Estimated reading time: 2 minute(s)

I’m having a difficult time right now. I know something to be true, even able to put it into very clear words in a conversation with some friends. But I’m having trouble knowing what to do next.

I know God will take care of my family. I know that I am not the provider for our family, my job does not provide for our family… God does. I know that. I trust him to, because I have seen him do it many times over.

Right now, that is very difficult.

Money coming in is lower than usual… probably feels much lower than it actually is. And there have been many expenses this month, and coming up next month. Not a good combination.

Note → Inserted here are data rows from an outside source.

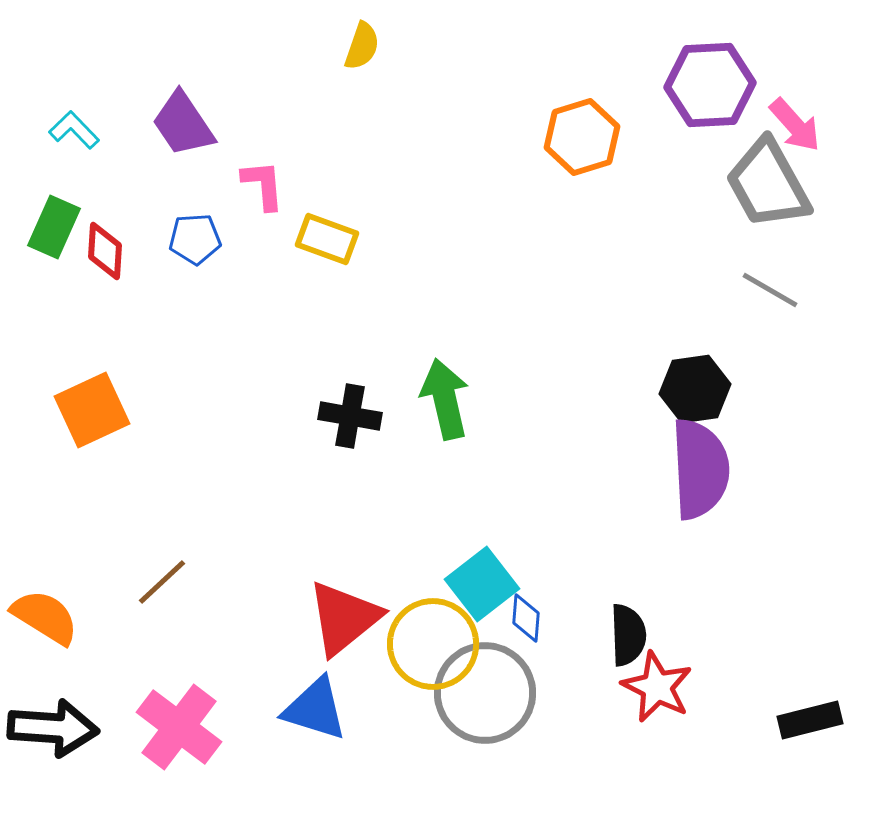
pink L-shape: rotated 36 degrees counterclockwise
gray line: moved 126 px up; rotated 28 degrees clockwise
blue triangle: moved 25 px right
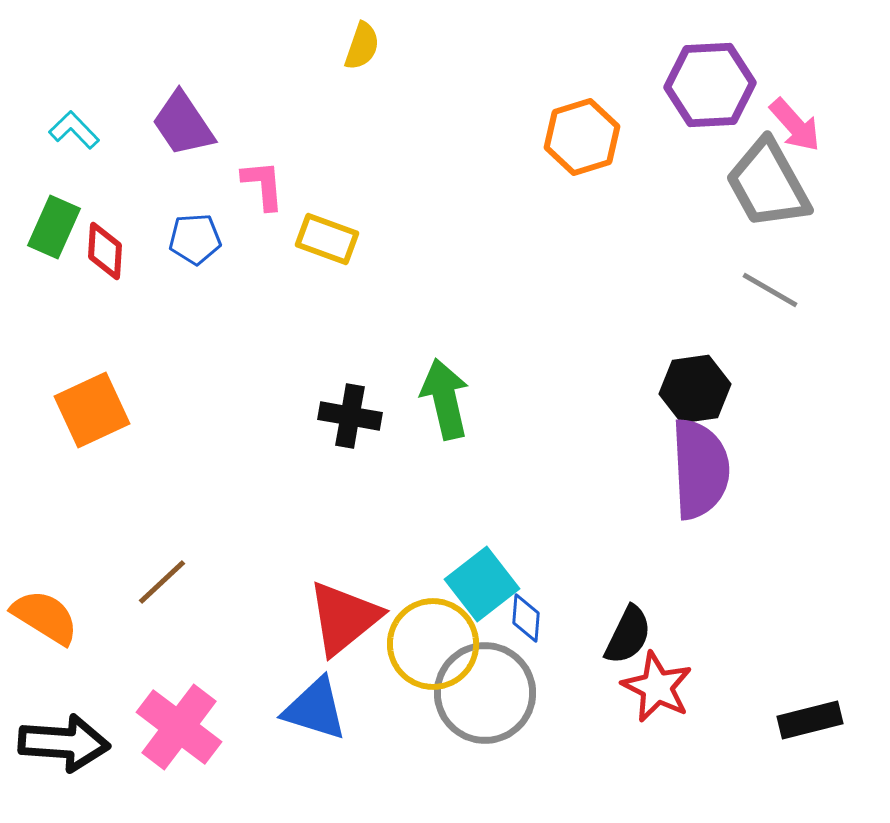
black semicircle: rotated 28 degrees clockwise
black arrow: moved 11 px right, 15 px down
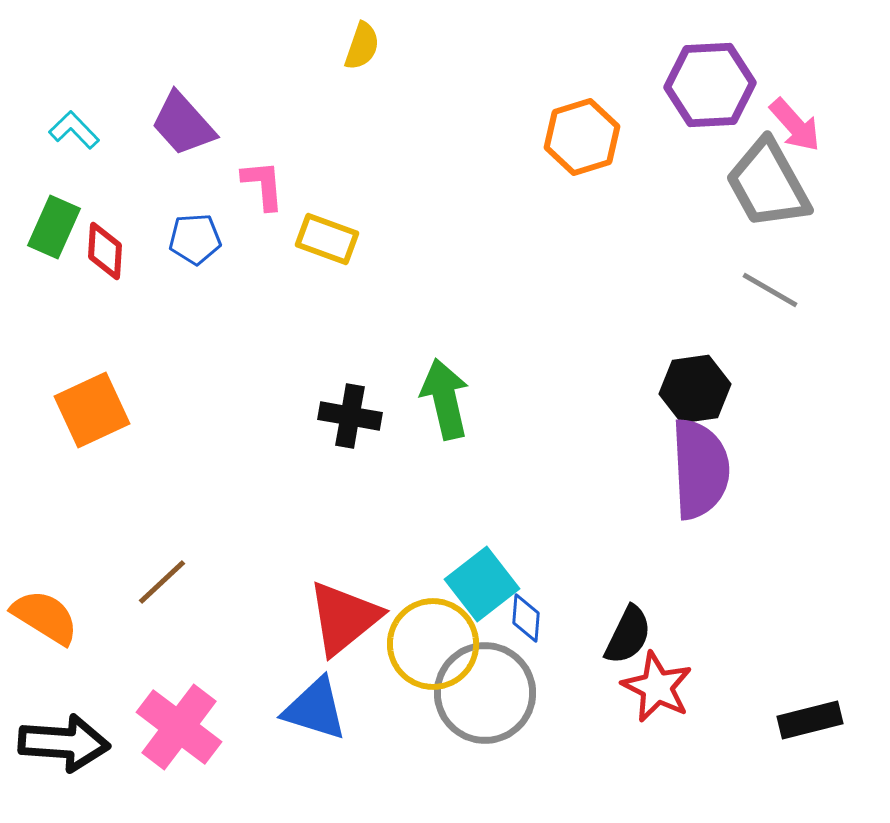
purple trapezoid: rotated 8 degrees counterclockwise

So, I’m asking God to let me know what he wants. Does he want to prove himself to me… where I really let go and trust him? Or is there a time where we need to “take some action”? The points from each “side” are volleying back and forth in my head. I’m sure I will hear the same responses. It’s funny though.. the line reverberating in my head from one “side” is “God helps those who help themselves” (which is not a scripture…) 🙂 while one the other “side” I can think of several scriptures 🙂

“Without faith it is impossible to please God.”

“God is able to do immeasureably more than we could ask or imagine”

“We walk by faith, and not by sight”

Hmm… perhaps I am answering my own question? But that’s just it. I know the truth. I trust the Truth. But… what do I DO right now? I still have the bills to pay. I still have a family to feed and clothe?

This is heavy on my heart right now for sure.

2 Comments

  1. I can totally relate. Expenses just seem to be going up faster than money!! I will pray for you- pray for wisdom and peace for us too. I’m the one who always wants to “DO SOMETHING!” and mostly I act before I let God show me who He is.